- Il s’agit du premier modèle de navigation incarnée 8B de Mistral, conçu pour permettre à un robot de se déplacer dans des environnements complexes avec une seule caméra RGB et des instructions en langage naturel
- Sur le benchmark R2R-CE validation unseen, il atteint un taux de réussite de 76,6 %, surpassant non seulement les approches à caméra unique mais aussi les meilleurs systèmes fondés sur la profondeur ou plusieurs caméras
- Il utilise une approche par pointing qui prédit les coordonnées de l’image de la cible à l’écran ainsi que l’orientation à adopter à l’arrivée ; lorsque la cible est hors champ, cela est remplacé par des commandes de déplacement dans le repère local du robot
- Le modèle a été construit en interne sans dépendre de VLM open source existants, et entraîné sur environ 400 000 trajectoires et 6 000 scènes générées en simulation
- Grâce au prefix-caching, il réduit de 22 fois le nombre de tokens d’entraînement, puis améliore encore le taux de réussite de 3,2 % avec l’apprentissage par renforcement en ligne CISPO
Navigation robotique fondée sur une seule caméra
- Robostral Navigate est le premier modèle de navigation incarnée de Mistral, conçu pour permettre à un robot de se déplacer dans son environnement à partir d’images RGB et d’instructions en langage naturel
- Un exemple d’instruction serait : « sors du hall, traverse le couloir, entre dans la réserve, puis arrête-toi en regardant la deuxième étagère »
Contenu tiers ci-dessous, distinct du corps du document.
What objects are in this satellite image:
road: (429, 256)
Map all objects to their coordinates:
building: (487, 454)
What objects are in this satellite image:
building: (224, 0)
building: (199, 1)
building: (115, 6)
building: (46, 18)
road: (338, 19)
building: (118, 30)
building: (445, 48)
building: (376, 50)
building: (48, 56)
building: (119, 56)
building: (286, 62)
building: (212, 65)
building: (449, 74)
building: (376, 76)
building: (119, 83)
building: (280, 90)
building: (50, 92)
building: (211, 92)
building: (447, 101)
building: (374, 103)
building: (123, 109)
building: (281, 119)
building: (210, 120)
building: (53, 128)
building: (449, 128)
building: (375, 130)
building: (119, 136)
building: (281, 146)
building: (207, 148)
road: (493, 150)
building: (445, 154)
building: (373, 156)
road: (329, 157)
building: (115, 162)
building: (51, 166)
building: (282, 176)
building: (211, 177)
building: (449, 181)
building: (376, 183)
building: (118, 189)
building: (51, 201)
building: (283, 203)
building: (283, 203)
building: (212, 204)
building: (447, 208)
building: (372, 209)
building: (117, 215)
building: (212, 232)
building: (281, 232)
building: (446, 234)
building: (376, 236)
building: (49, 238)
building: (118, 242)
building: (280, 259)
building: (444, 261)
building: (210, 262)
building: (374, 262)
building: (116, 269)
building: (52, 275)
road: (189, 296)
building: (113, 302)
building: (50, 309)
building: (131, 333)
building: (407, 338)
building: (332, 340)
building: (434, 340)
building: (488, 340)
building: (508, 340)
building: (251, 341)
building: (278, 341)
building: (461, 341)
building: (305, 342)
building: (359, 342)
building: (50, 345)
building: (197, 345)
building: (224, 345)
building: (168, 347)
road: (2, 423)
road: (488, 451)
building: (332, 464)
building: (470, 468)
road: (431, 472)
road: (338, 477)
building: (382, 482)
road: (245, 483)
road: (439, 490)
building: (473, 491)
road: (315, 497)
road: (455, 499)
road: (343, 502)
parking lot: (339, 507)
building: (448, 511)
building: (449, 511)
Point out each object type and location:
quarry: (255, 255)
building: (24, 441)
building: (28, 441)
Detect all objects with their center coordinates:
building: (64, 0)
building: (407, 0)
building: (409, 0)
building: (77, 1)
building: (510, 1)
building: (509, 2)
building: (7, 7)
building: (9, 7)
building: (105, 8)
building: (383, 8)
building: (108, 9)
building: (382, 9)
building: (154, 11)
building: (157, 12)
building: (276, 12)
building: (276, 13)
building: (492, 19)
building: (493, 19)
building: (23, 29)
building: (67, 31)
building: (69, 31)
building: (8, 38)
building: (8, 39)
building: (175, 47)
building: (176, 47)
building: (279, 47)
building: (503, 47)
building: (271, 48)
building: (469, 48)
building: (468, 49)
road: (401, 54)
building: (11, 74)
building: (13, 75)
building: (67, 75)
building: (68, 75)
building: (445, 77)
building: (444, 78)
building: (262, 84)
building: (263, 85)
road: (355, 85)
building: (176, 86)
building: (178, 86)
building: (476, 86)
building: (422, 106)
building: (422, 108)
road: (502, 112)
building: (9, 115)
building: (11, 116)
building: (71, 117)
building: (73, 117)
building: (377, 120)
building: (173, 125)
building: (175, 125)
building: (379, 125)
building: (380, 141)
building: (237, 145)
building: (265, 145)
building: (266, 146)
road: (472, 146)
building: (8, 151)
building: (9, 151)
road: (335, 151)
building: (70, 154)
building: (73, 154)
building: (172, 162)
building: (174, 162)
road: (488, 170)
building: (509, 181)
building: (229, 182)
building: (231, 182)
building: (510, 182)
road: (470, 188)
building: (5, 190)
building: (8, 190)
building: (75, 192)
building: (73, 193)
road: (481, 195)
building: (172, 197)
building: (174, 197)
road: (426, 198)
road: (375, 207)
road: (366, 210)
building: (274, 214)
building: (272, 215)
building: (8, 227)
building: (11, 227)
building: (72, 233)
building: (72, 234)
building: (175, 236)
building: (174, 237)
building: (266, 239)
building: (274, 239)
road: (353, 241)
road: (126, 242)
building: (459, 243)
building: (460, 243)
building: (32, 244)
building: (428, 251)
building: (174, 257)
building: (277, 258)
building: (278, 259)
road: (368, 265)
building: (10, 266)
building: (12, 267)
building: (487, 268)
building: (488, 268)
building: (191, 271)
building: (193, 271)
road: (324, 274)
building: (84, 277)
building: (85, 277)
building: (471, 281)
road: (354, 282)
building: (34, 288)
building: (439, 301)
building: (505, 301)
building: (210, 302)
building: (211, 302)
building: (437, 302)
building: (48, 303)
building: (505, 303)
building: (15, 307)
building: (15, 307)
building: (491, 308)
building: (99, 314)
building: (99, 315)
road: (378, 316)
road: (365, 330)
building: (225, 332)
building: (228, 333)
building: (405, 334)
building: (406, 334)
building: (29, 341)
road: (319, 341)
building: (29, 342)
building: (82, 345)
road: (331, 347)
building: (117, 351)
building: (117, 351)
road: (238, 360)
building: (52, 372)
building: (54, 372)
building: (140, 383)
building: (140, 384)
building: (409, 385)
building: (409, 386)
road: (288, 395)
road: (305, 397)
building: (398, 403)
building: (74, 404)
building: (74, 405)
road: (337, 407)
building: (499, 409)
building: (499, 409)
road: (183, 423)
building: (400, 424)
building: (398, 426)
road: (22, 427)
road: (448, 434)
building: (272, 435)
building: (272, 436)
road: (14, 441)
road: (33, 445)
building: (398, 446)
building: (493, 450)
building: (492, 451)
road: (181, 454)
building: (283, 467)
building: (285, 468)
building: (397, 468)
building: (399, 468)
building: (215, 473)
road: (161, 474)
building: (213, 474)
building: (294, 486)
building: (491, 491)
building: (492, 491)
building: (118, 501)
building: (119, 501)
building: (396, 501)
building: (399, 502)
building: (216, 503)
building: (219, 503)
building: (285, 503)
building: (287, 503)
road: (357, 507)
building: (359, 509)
- Contrairement aux approches qui combinent capteur de profondeur, LiDAR et plusieurs caméras, ce modèle n’utilise qu’une simple caméra RGB
- R2R-CE (Room-to-Room in Continuous Environments) validation unseen est un benchmark qui mesure la capacité à suivre des instructions dans des environnements non vus pendant l’entraînement
- Robostral Navigate y enregistre un taux de réussite de 76,6 %
- soit 9,7 points de plus que la meilleure approche à caméra unique
- et 4,5 points de plus que les meilleurs systèmes utilisant la profondeur ou plusieurs caméras
Performances sur benchmark et compatibilité robotique
- Ce modèle est conçu pour permettre à des robots de se déplacer de manière autonome dans des espaces complexes comme des bureaux, des bâtiments résidentiels ou commerciaux, et des environnements extérieurs
- Avec une seule instruction, il peut exécuter de façon autonome une tâche complète dans un espace réel avec des personnes et des obstacles
- Ses principales performances et conditions de fonctionnement sont les suivantes
- performance de pointe sur R2R-CE
- taux de réussite de 79,4 % sur validation seen
- taux de réussite de 76,6 % sur validation unseen
- fonctionnement avec une seule caméra RGB, sans LiDAR ni capteur de profondeur
- modèle 8B développé en interne, avec un entraînement entièrement fondé sur la simulation
- fonctionnement sur des robots roulants, marcheurs et volants, avec généralisation à des tailles de robots différentes
- robustesse aux variations des paramètres intrinsèques de la caméra
- utilisation d’un entraînement efficace en tokens via le prefix-caching
Déplacement fondé sur le pointing
- Robostral Navigate prédit, à partir de l’historique des tâches et des observations, la prochaine position vers laquelle le robot doit se déplacer via une approche de pointing
- La prédiction porte sur les coordonnées dans l’image correspondant à la position cible dans la vue actuelle de la caméra, ainsi que sur l’orientation requise à l’arrivée
- Contrairement à des commandes fondées sur un déplacement métrique, le pointing est naturellement plus robuste aux variations des paramètres intrinsèques de la caméra et de l’échelle du monde réel
- Lorsque la cible se trouve hors du champ de vision actuel, le pointing seul devient difficile à utiliser
- dans ce cas, il est remplacé par une commande de déplacement dans le repère local du robot
- par exemple : « avance de 2 mètres, déplace-toi de 1,5 mètre vers la gauche, puis tourne de 25 degrés à gauche »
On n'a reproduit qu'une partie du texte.